The Cerritos City Council voted unanimously on Nov. 13 to adopt a condensed “guidebook for elected and appointed officials,” approving a package of changes intended to clarify meeting procedures and balance broad public participation with meeting efficiency.
The council approved staff’s Recommendation 2a with amendments offered by Mayor Pro Tem Linda Johnson and seconded by Council Member Mark Polito. The amendments replaced permissive 1‑minute language with a 3‑minute default for public speakers (the chair may extend to 5 minutes and the council retains discretion on total public comment time), removed several instances of the word “consensus” where it created ambiguity about thresholds for agendizing items, added a one‑week minimum request window for limited council use of city facilities, and clarified voting procedures should electronic voting fail.

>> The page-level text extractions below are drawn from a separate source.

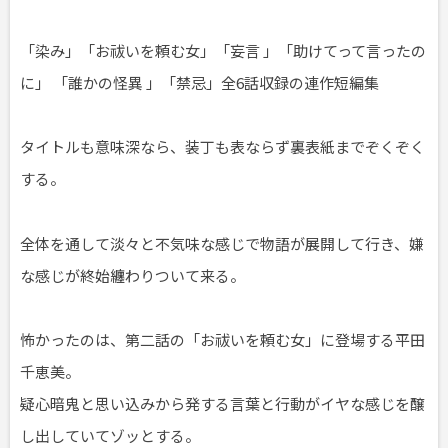
「染み」「お祓いを頼む女」「妄言 」「助けてって言ったの
に」 「誰かの怪異 」「禁忌」全6話収録の連作短編集
タイトルも意味深なら、装丁も表ならず裏表紙までぞくぞく
する。
全体を通して淡々と不気味な感じで物語が展開して行き、嫌
な感じが終始纏わりついて来る。
怖かったのは、第二話の「お祓いを頼む女」に登場する平田
千恵美。
疑心暗鬼と思い込みから発する言葉と行動がイヤな感じを醸
し出していてゾッとする。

Mayor Aurelio Yokoyama, responding to residents’ concerns at the podium, said the council had not and would not cut off the public’s opportunity to speak. “I’ve never cut off the public’s right to speak,” he said, noting chairs on advisory bodies regularly allow three minutes and that the council’s intent was to preserve public access while ensuring meetings remain functional.

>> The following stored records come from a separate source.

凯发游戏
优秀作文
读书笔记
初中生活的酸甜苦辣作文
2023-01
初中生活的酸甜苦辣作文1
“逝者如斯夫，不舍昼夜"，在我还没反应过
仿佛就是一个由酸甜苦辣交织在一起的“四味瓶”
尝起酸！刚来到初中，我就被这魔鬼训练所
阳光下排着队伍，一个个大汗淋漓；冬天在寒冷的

The guidebook language had drawn sustained public comment and debate. Several residents objected to a proposed permissive 1‑minute option, saying it could give the presiding officer undue control; speakers urged a clear default and objective triggers for any reduction. “Enough is enough,” said Toby Balma, a neighborhood watch block captain, describing dropped cell calls and other service issues and urging transparency and access in meeting rules.
City staff told the council the draft also incorporated implementation steps to comply with new state law SB 707, which requires two‑way remote meeting attendance and a disruption policy by July 1, 2026. City Attorney Pam Lee and city manager Robert Lopez explained that monitoring and hybrid meeting safeguards would be added in follow‑up policies to satisfy the statute.
The council also approved, 5‑0, a related motion to dissolve the Let Freedom Ring Committee and establish a City Celebrations Committee with expanded responsibilities; current committee members will continue to serve through the ends of their terms. Council members added Santa’s Sleigh Day and a water lantern festival to the list of events overseen by the new committee.
On the senior‑services front, the council directed staff to draft the ordinance and related documents to establish a Senior Services Commission. City Manager Robert Lopez said staff can begin soliciting applications after the ordinance’s first reading; the commission could hold its first meeting in early 2026 after the second reading makes the ordinance effective.
The council’s vote followed procedural debate about how agenda items are placed. The draft guidebook formalized that a written request from two council or committee members can place an item on a future agenda and added a requirement that the agenda report name the members who requested the item, a change supporters said improves transparency.
What happens next: staff will finalize the guidebook text, post it on the City website, and prepare the ordinance/resolution packets needed to implement the new commissions and committee changes. The council’s actions were procedural and administrative; no new taxes or appropriations were approved at the meeting.